Passage to read –
A new way of doing business. In the land where Arabica coffee has been cultivated indigenously for longer than anywhere in the world, the very large majority of the finest Ethiopian coffees is produced by very small farmers, mostly unaware of the market premium their coffees deserve. Because these farmers lack the means and knowledge to directly access the international market, they are not likely to gain from the value potential of their coffee, and thus transform their livelihoods and sustainably grow out of poverty. At the same time, as the specialty coffee segment grows rapidly, more discerning consumers increasingly demand not only quality in the cup, but traceability of the coffee to the grower, to the geographic origin, or to the environmental or socio-economic attributes that the coffee may possess. The Ethiopia Commodity Exchange (ECX), established in 2008 to bring order, efficiency, transparency, and integrity to Ethiopia’s agricultural markets, is proud to announce an innovative approach to closing the real gap between producers of very special coffees and buyers interested in tracing these coffees to their origin: Direct Specialty Trade (DST). DST combines the advantages of the organized marketplace with full traceability to the producer and geographic origin and any attributes or certifications that raise the market value. DST guarantees that the producer receives 85% of the FOB sale price.

The DST approach relies on:
  • Quality certification of coffees produced by primary cooperatives, cooperative unions, or commercial growers, using the ECX Specialty Q Arrival grading system;
  • Identity-preserved inventory management of these coffees;
  • Price discovery through a monthly DST bidding session between qualified growers and pre-registered international buyers, on a lot by lot basis;
  • Engagement of export service providers responsible for export preparation and exporting services on behalf of the grower; and,
  • Market data dissemination of prices and volumes and contract performance to provide transparency to all.

Material provided –
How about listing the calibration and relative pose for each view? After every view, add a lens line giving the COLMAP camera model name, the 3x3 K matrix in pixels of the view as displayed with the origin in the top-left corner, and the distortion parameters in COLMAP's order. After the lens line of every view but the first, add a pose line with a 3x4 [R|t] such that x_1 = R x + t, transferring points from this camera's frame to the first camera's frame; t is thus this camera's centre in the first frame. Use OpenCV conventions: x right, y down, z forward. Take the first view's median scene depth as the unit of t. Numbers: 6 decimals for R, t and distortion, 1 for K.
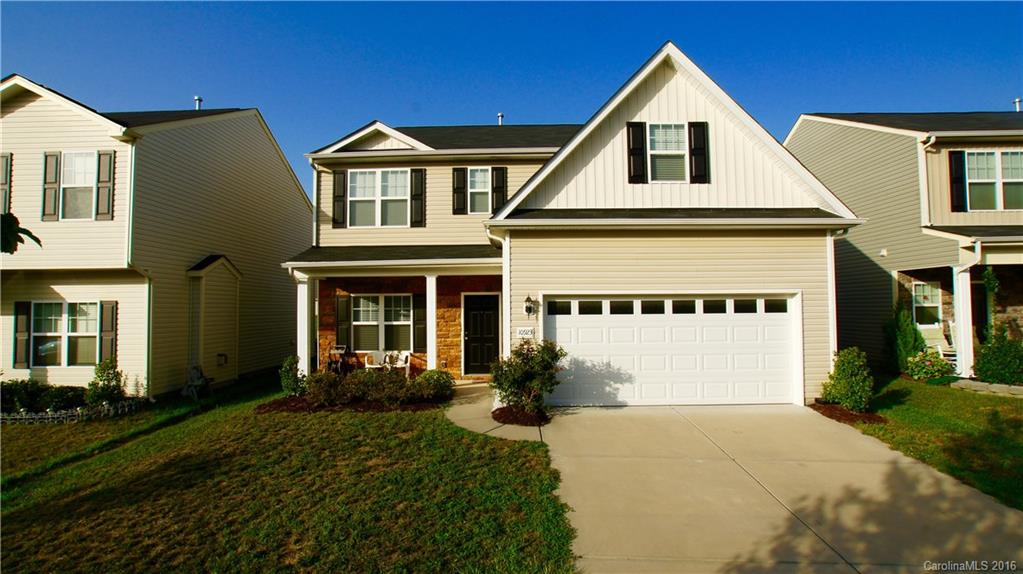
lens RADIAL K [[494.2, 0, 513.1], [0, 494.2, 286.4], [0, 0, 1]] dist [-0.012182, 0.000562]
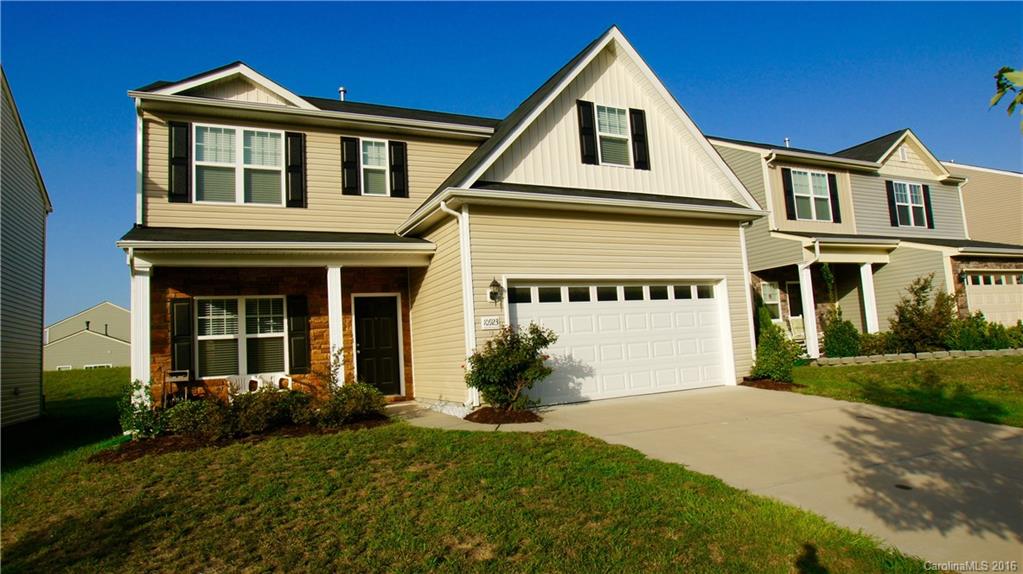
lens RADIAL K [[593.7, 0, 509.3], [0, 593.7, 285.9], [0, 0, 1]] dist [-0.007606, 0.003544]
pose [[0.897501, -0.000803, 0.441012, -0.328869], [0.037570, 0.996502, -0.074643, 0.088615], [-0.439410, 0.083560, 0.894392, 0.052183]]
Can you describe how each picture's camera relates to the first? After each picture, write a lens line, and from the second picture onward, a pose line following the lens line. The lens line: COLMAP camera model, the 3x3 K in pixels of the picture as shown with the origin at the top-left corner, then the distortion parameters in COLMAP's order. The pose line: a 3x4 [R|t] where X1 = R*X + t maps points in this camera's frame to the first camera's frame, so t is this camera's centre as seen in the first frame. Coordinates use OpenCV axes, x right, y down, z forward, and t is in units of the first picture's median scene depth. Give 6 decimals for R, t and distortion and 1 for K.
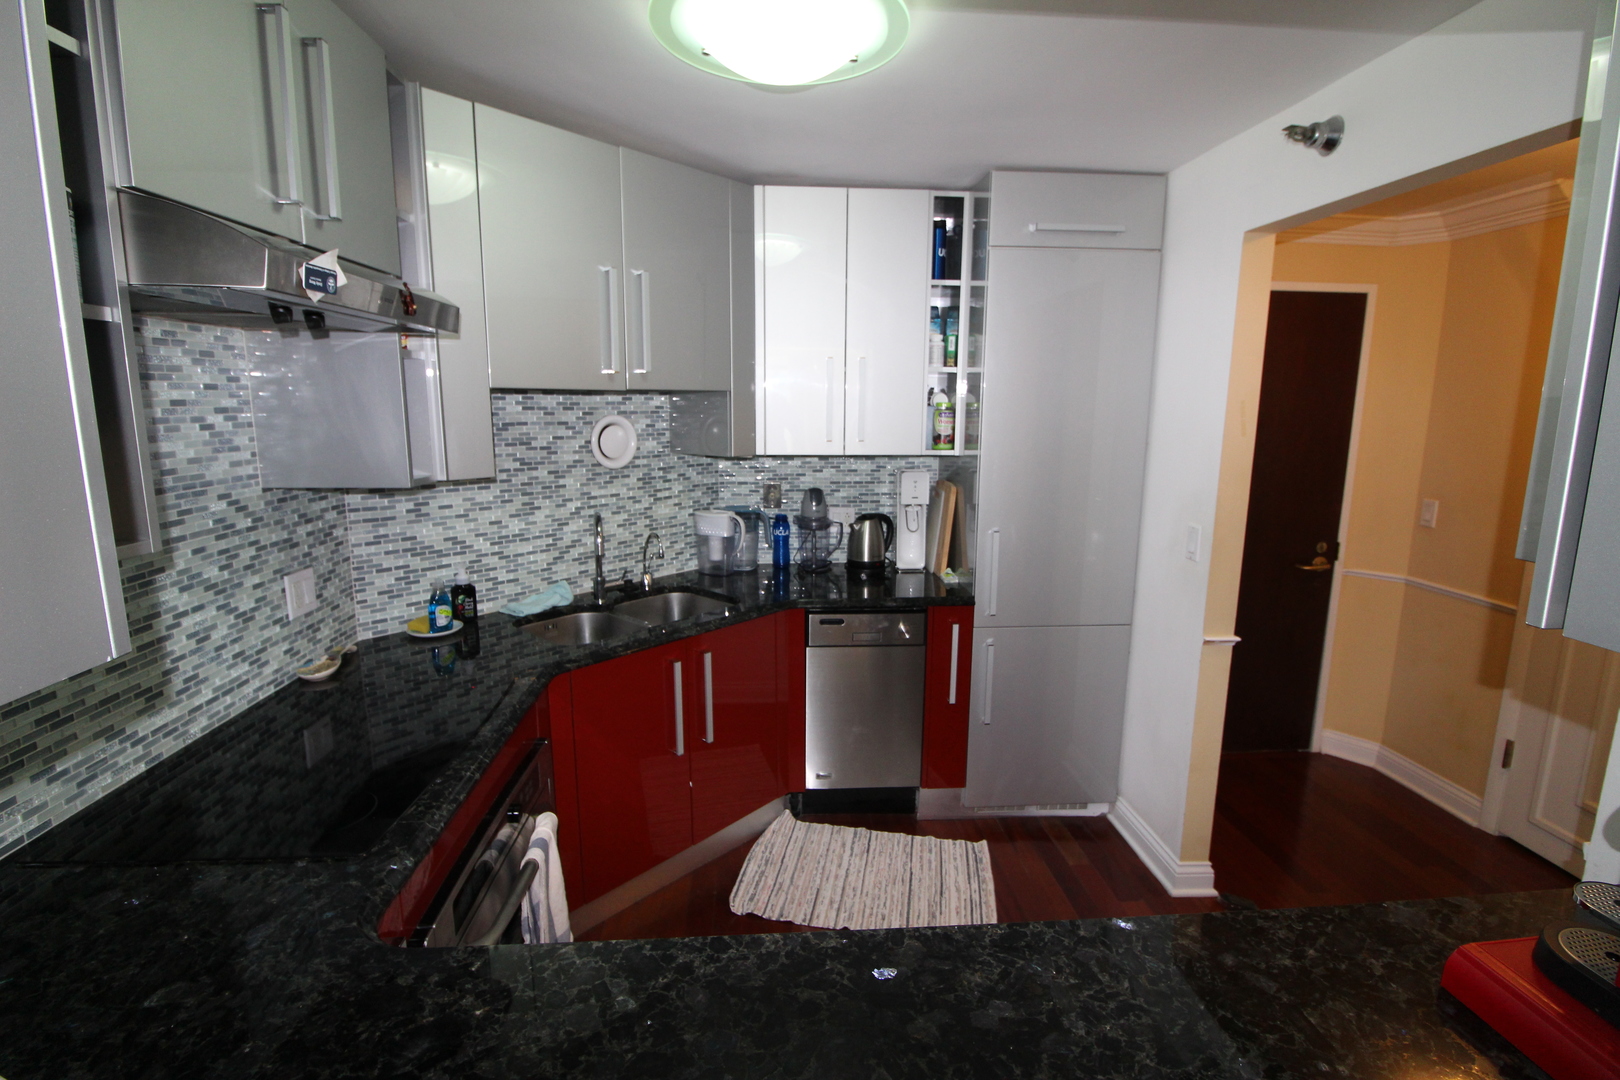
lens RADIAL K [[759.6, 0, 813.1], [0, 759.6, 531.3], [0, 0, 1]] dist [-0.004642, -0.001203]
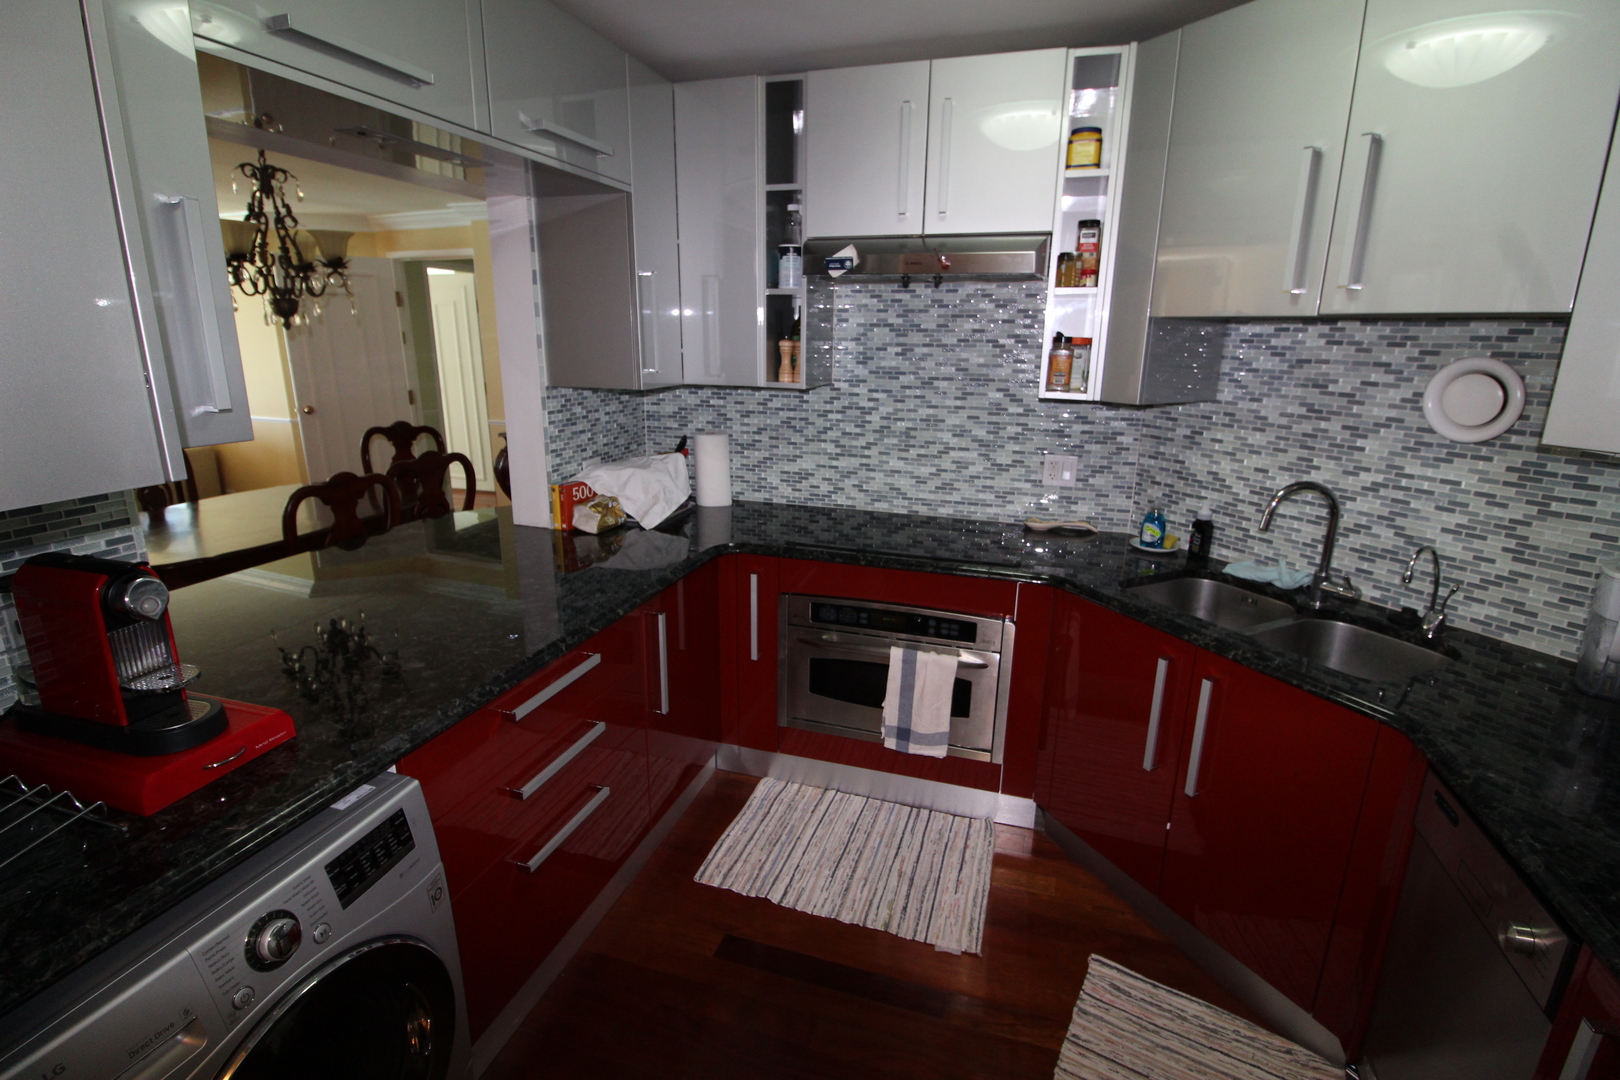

Prompt 1 – List every quality that, according to the Direct Specialty Trade passage, the Ethiopia Commodity Exchange was established to bring to Ethiopia's agricultural markets.
Prompt 2 – Extract the Direct Specialty Trade passage verbatim, starting at "The DST approach" and ending at "transparency to all.".
Prompt 3 – Extend the Direct Specialty Trade passage with new text that picks up after its last sentence.
The rows are independent material, unrelated to the Direct Specialty Trade passage.

Written answer 1 – order, efficiency, transparency, integrity

Written answer 2 –
The DST approach relies on:
  • Quality certification of coffees produced by primary cooperatives, cooperative unions, or commercial growers, using the ECX Specialty Q Arrival grading system;
  • Identity-preserved inventory management of these coffees;
  • Price discovery through a monthly DST bidding session between qualified growers and pre-registered international buyers, on a lot by lot basis;
  • Engagement of export service providers responsible for export preparation and exporting services on behalf of the grower; and,
  • Market data dissemination of prices and volumes and contract performance to provide transparency to all.

Written answer 3 –
DST heralds a new era for Ethiopian specialty coffee. DST is about empowerment and sustainability, based on transparency, partnership, and reliability.  DST combines traceability to the smallest unit of production, the Ethiopian smallholder coffee farmer, to the big business of the global supply chain where reliability and quality and certification are the key drivers.  DST offers a win-win-win in three dimensions:  a win for farmers who can reach the marketplace directly, a win for buyers who seek sustainable ways to source high-quality supply, and a win for the market, where integrity of the product and the transaction is maintained.

The first DST bidding session will take place February 17, 2010 in Addis Ababa.  A catalog of coffees available for sale shall be posted on the ECX website on January 28, 2010 along with an order form to request samples on a purchased basis (USD 10 per 250 grams, reimbursable to the producer).